In this connection, it is worth quoting the final passage of Dioscuria:
Like Buxtehude, like a man vanished completely into a resonance. Really no bit of person whatsoever but a space in which a world-meaning resounds, the soaring towers of zero. And isn’t that the final home to which all of anyone’s work and life is voluntarily donasted, the greatest knowable thing…It is, presumably, from the ultimately unknowable – those relics which the reader can only take on trust – that anything remotely intelligible can be derived. The exercise involved in contemplating such materials (and they are as evident in the human body as in museums and antiquarian writings) has no limit. Riley’s project as finally realised here, suggests, in itself, a territory, both physical and metaphysical, with astonishingly remote boundaries.
Works Cited
Peter Riley. Alstonefield. London: Oasis; Plymouth: Shearsman, 1995.

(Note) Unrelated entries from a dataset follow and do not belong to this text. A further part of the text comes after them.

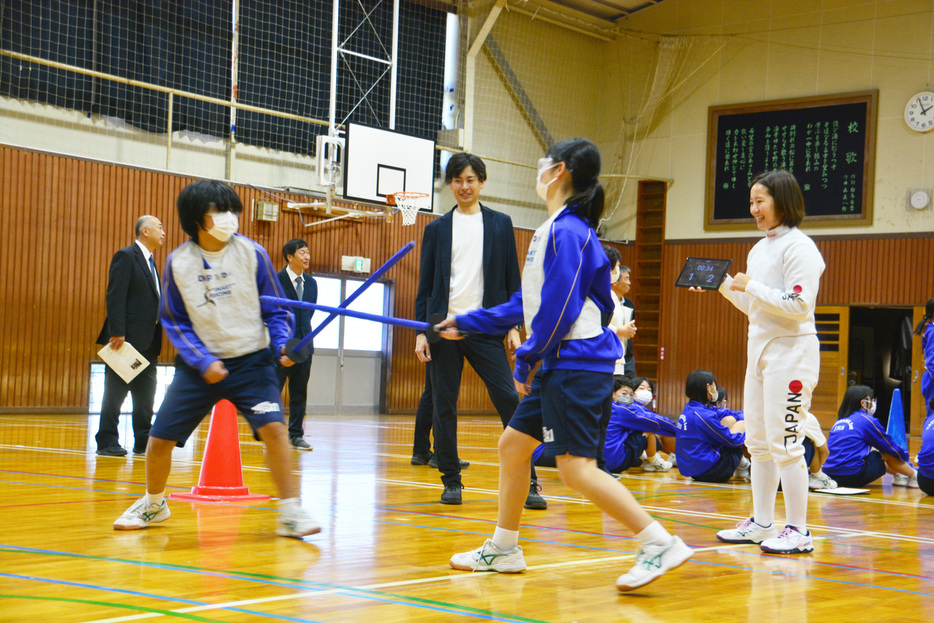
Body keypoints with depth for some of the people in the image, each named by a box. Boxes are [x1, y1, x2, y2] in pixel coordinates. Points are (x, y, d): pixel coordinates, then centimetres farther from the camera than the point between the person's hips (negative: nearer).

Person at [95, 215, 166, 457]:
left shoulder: (150, 262, 19)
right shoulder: (126, 256, -7)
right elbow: (115, 296, -15)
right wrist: (117, 333, -21)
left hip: (147, 342, 9)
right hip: (127, 338, -9)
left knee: (146, 396, 9)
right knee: (116, 392, -3)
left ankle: (143, 441, 14)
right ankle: (107, 442, 1)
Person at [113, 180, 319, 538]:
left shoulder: (251, 253, -6)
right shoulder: (178, 262, -4)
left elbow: (275, 307, 2)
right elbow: (174, 321, 1)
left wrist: (283, 343, -16)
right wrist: (202, 361, -12)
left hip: (250, 360, -1)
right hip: (199, 364, 1)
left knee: (273, 426, -22)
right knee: (160, 439, 1)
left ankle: (290, 513, -10)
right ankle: (153, 504, 30)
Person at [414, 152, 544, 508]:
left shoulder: (500, 224, 10)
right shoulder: (437, 229, 11)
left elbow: (512, 279, 9)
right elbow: (425, 284, 10)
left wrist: (514, 326, 1)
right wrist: (421, 330, 2)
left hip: (486, 329, -1)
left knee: (510, 402, -8)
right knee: (443, 407, 2)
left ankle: (527, 483, -5)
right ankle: (451, 482, 12)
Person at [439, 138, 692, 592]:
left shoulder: (567, 231, -14)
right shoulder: (555, 229, 17)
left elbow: (559, 308, -19)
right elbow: (528, 303, 25)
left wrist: (526, 359, -11)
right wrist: (468, 323, 31)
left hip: (577, 365, -10)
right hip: (560, 366, 10)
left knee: (576, 468, -12)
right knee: (512, 445, 15)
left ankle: (660, 545, -11)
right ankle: (503, 550, 25)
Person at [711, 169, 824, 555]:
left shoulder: (799, 247, -11)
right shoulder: (759, 249, 15)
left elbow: (798, 305, -19)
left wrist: (751, 286, -17)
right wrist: (725, 285, 9)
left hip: (791, 351, -9)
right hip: (759, 349, 9)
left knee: (785, 443, -9)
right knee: (758, 443, 12)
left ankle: (798, 531, -3)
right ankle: (761, 524, 20)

–––––––. Distant Points: Excavations Part One Books One and Two. London: Reality Street Editions, 1995.
–––––––. Excavations. London: Reality Street Editions, 2004.
–––––––. Noon Province et autres poèmes. Bilingual edition, with translations by Lorand Gaspar, Sarah Clair and Claire Malroux. Saint-Pierre-la-Vielle, France: Atelier La Feugraie, 1996.
–––––––. Sea Watches. Kenilworth: Prest Roots, 1991.
–––––––. Tracks and Mineshafts. Matlock: Grosseteste, 1983.